--- START ---
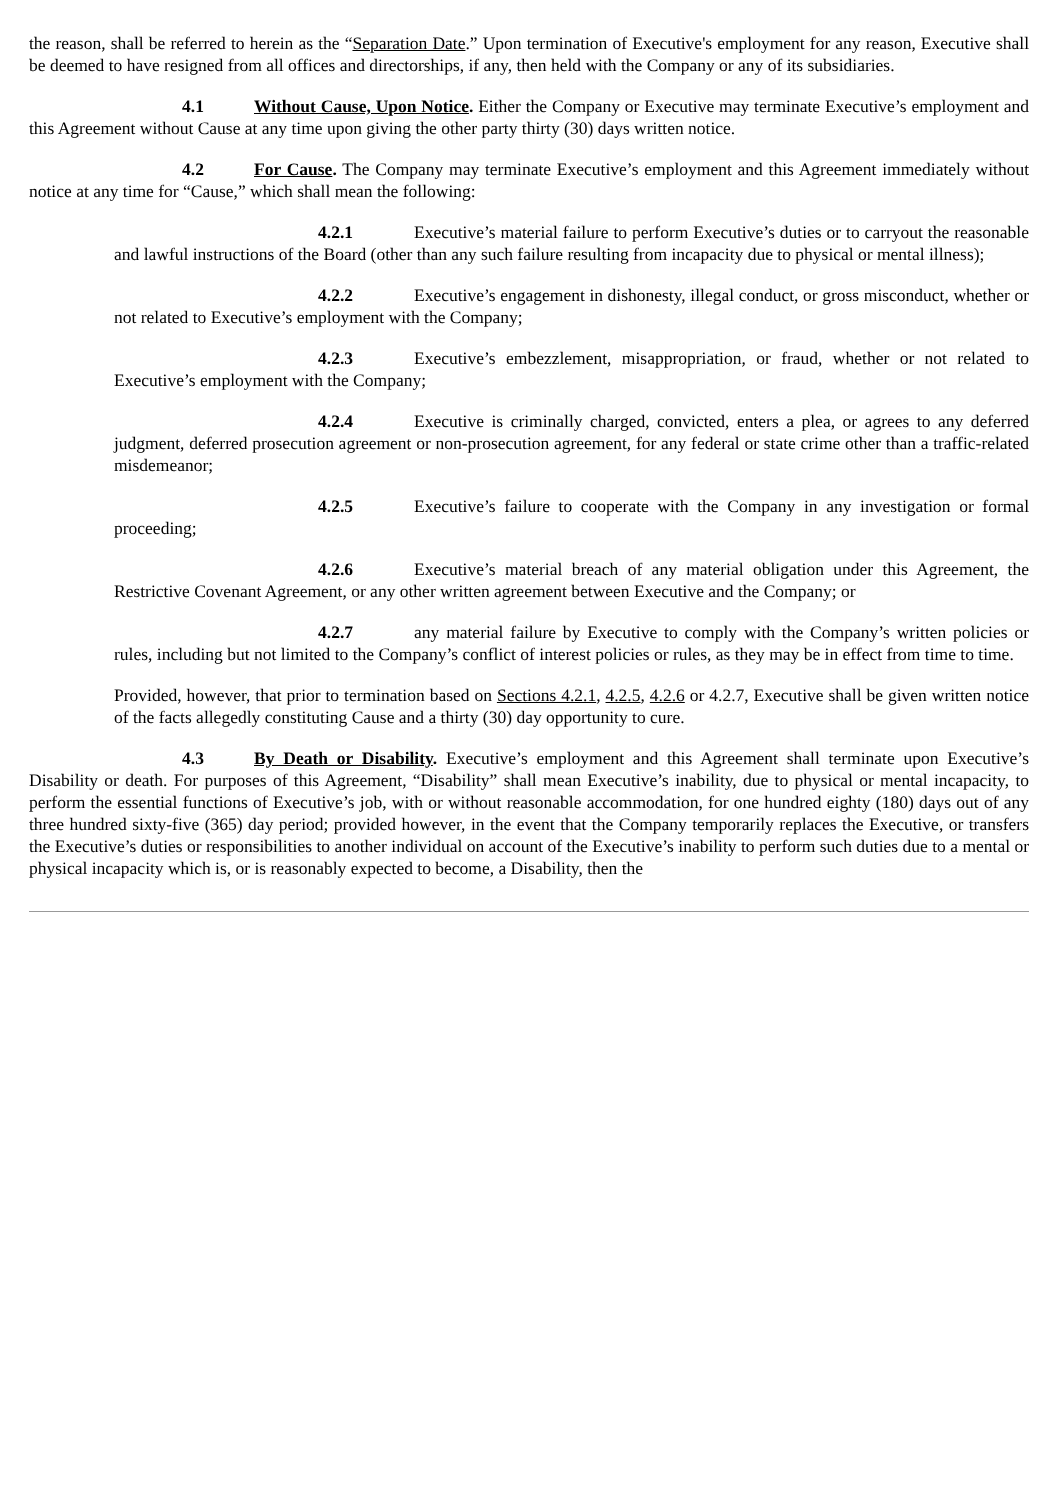the reason, shall be referred to herein as the “Separation Date.” Upon termination of Executive's employment for any reason, Executive shall be deemed to have resigned from all offices and directorships, if any, then held with the Company or any of its subsidiaries.
4.1 Without Cause, Upon Notice. Either the Company or Executive may terminate Executive’s employment and this Agreement without Cause at any time upon giving the other party thirty (30) days written notice.
4.2 For Cause. The Company may terminate Executive’s employment and this Agreement immediately without notice at any time for “Cause,” which shall mean the following:
4.2.1 Executive’s material failure to perform Executive’s duties or to carryout the reasonable and lawful instructions of the Board (other than any such failure resulting from incapacity due to physical or mental illness);
4.2.2 Executive’s engagement in dishonesty, illegal conduct, or gross misconduct, whether or not related to Executive’s employment with the Company;
4.2.3 Executive’s embezzlement, misappropriation, or fraud, whether or not related to Executive’s employment with the Company;
4.2.4 Executive is criminally charged, convicted, enters a plea, or agrees to any deferred judgment, deferred prosecution agreement or non-prosecution agreement, for any federal or state crime other than a traffic-related misdemeanor;
4.2.5 Executive’s failure to cooperate with the Company in any investigation or formal proceeding;
4.2.6 Executive’s material breach of any material obligation under this Agreement, the Restrictive Covenant Agreement, or any other written agreement between Executive and the Company; or
4.2.7 any material failure by Executive to comply with the Company’s written policies or rules, including but not limited to the Company’s conflict of interest policies or rules, as they may be in effect from time to time.
Provided, however, that prior to termination based on Sections 4.2.1, 4.2.5, 4.2.6 or 4.2.7, Executive shall be given written notice of the facts allegedly constituting Cause and a thirty (30) day opportunity to cure.
4.3 By Death or Disability. Executive’s employment and this Agreement shall terminate upon Executive’s Disability or death. For purposes of this Agreement, “Disability” shall mean Executive’s inability, due to physical or mental incapacity, to perform the essential functions of Executive’s job, with or without reasonable accommodation, for one hundred eighty (180) days out of any three hundred sixty-five (365) day period; provided however, in the event that the Company temporarily replaces the Executive, or transfers the Executive’s duties or responsibilities to another individual on account of the Executive’s inability to perform such duties due to a mental or physical incapacity which is, or is reasonably expected to become, a Disability, then the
--- END ---
Work order:
Write out the whole listing above exactly; do not include the pictures.

Task result:
the reason, shall be referred to herein as the “Separation Date.” Upon termination of Executive's employment for any reason, Executive shall be deemed to have resigned from all offices and directorships, if any, then held with the Company or any of its subsidiaries.
4.1 Without Cause, Upon Notice. Either the Company or Executive may terminate Executive’s employment and this Agreement without Cause at any time upon giving the other party thirty (30) days written notice.
4.2 For Cause. The Company may terminate Executive’s employment and this Agreement immediately without notice at any time for “Cause,” which shall mean the following:
4.2.1 Executive’s material failure to perform Executive’s duties or to carryout the reasonable and lawful instructions of the Board (other than any such failure resulting from incapacity due to physical or mental illness);
4.2.2 Executive’s engagement in dishonesty, illegal conduct, or gross misconduct, whether or not related to Executive’s employment with the Company;
4.2.3 Executive’s embezzlement, misappropriation, or fraud, whether or not related to Executive’s employment with the Company;
4.2.4 Executive is criminally charged, convicted, enters a plea, or agrees to any deferred judgment, deferred prosecution agreement or non-prosecution agreement, for any federal or state crime other than a traffic-related misdemeanor;
4.2.5 Executive’s failure to cooperate with the Company in any investigation or formal proceeding;
4.2.6 Executive’s material breach of any material obligation under this Agreement, the Restrictive Covenant Agreement, or any other written agreement between Executive and the Company; or
4.2.7 any material failure by Executive to comply with the Company’s written policies or rules, including but not limited to the Company’s conflict of interest policies or rules, as they may be in effect from time to time.
Provided, however, that prior to termination based on Sections 4.2.1, 4.2.5, 4.2.6 or 4.2.7, Executive shall be given written notice of the facts allegedly constituting Cause and a thirty (30) day opportunity to cure.
4.3 By Death or Disability. Executive’s employment and this Agreement shall terminate upon Executive’s Disability or death. For purposes of this Agreement, “Disability” shall mean Executive’s inability, due to physical or mental incapacity, to perform the essential functions of Executive’s job, with or without reasonable accommodation, for one hundred eighty (180) days out of any three hundred sixty-five (365) day period; provided however, in the event that the Company temporarily replaces the Executive, or transfers the Executive’s duties or responsibilities to another individual on account of the Executive’s inability to perform such duties due to a mental or physical incapacity which is, or is reasonably expected to become, a Disability, then the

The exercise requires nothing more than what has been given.